Just sticking with 96-well plates throughout can yield 21,233,664 barcode combinations (three rounds of barcoding in 96-well plates followed by a fourth round with 24 PCR reactions)—enough to uniquely label over 1 million cells. With numbers such as these, the cost-limiting step becomes the cost of sequencing.

“It is easy to imagine extended applications, such as targeted sequencing of gene panels, which would even now benefit from very large cell numbers and only require shallow sequencing depth,” the authors noted.

“To understand any multicellular biological system, we need to understand its building blocks, its cells,” said Bosiljka Tasic, Ph.D., a scientist at the Allen Institute. “The brain contains many cells of different shapes and sizes, but a universal approach to characterize and classify them does not exist.”

As this comment indicates, the Allen Institute/University of Washington team demonstrated SPLit-seq in a transcriptomic analysis of brain tissues—brain and spinal cord tissues from mice, to be specific.

“We used SPLiT-seq to analyze 156,049 single-nucleus transcriptomes from postnatal day 2 and 11 mouse brains and spinal cords,” the Science paper detailed. “Over 100 cell types were identified, with gene expression patterns corresponding to cellular function, regional specificity, and stage of differentiation.”

“We defined many new molecular markers for specific cell type,” said Georg Seelig, Ph.D., a synthetic biologist at the University of Washington. “Our experiments cost just a penny per cell.
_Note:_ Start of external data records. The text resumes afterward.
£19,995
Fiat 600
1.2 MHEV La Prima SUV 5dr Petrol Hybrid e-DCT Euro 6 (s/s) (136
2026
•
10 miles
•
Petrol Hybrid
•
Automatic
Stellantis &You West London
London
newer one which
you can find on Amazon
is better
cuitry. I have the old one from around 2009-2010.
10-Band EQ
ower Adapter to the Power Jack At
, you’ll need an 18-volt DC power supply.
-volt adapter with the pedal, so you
SPLiT-seq significantly lowers the barrier for labs that want to do single-cell profiling but can't afford expensive, specialized equipment.”

“Many diseases, such as Alzheimer's and Parkinson's, begin with dysfunction in certain cell types,” Tasic added. “Insights into what those types are and which genes have gone awry will lead to a better understanding of how these diseases start and progress, and how to treat them.”

Characterizing RNA in single cells is a way to classify cells, but the existing methods are expensive and require specialized equipment. Since SPLiT-seq can be done with basic equipment in any lab, it may lead to wider adoption and standardization of single-cell transcriptomics.”